I'm just looking for a simple way to round up as I would like
a# = 1 + .49999999999999
? a#  -->  1.49999999999999

a# = 1 + .499999999999999
? a#  -->  1.5


But it seems that a simple solution does not exist

Anyway thanks for your patience and for the answers (I've always said that this is a forum with tough and prepared people but kind and polite people)

[bplus]

Strange!

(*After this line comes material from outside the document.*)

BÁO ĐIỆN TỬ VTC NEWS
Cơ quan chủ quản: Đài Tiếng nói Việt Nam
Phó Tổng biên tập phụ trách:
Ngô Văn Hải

For some odd reason this doesn't work for x1# = .55555555555555

Code: QB64: [Select]

1. x1# = 10051.555555555555555555555555555 'Great!
2. x1# = .3333333333333 'Great!
3. x1# = .888888888888 'Great
4. x1# = 5.55555555555 ' Fabulous!
5. x1# = .444444444444 ' Marvelous!
6. x1# = 73.737373737373 'Perfecto!
7. x1# = .666666666666666 'good again!
8. x1# = .54545454545 'Fine
9. x1# = .49999999999 'OK was expecting 0's but alright
10. x1# = .4555555 ' just lovely
11. x1# = .5 'fine too though expecting 0's
12. x1# = .55 'OK
13. x1# = .655 'OK
14. x1# = .6555 'OK
15. x1# = .65555 'ok
16. x1# = .655555 'ok
17.  
18. 'x1# = .555 'here it starts! 5 places good 2 places and more decimals sneek in
19. 'x1# = .5555 'craps again
20.  
21. 'x1# = .5555555 'WTH where are the decimals coming from?
22. 'comment the above line and try others
23.  
24. PRINT "Rounded to 5 places: "; RoundDblX2DP$(x1#, 5)
25. PRINT "Rounded to 2 places: "; RoundDblX2DP$(x1#, 2)
26. PRINT "Rounded to 0 places: "; RoundDblX2DP$(x1#, 0)
27. PRINT "Rounded to Tens: "; RoundDblX2DP$(x1#, -1) 'just out of curiousity is this 0  in the 1's place ? yes!
28. PRINT "Rounded to 100's: "; RoundDblX2DP$(x1#, -2)
29.  
30. FUNCTION RoundDblX2DP$ (x AS DOUBLE, DP AS INTEGER)
31.     ' OK x <> .555...   .55 OK
32.     'for DP = number of decimal places
33.     DIM test$, p AS INTEGER, r AS DOUBLE
34.     r = 5 * 10 ^ (-1 * (DP + 1))
35.     'PRINT r      'that's it!
36.     test$ = _TRIM$(STR$(INT((x + r) * 10 ^ DP) / 10 ^ DP))
37.     p = INSTR(test$, ".")
38.     IF p = 0 AND DP <> 0 THEN test$ = test$ + "." + STRING$(DP, "0")
39.     IF p AND DP = 0 THEN test$ = LEFT$(test$, LEN(test$) - 1)
40.     RoundDblX2DP$ = test$
41. END FUNCTION
42.  
43.  
44.  

EDIT: update after more investigation with .55...

One might begin to suspect there was a bug with .5 because this does not behave as expected.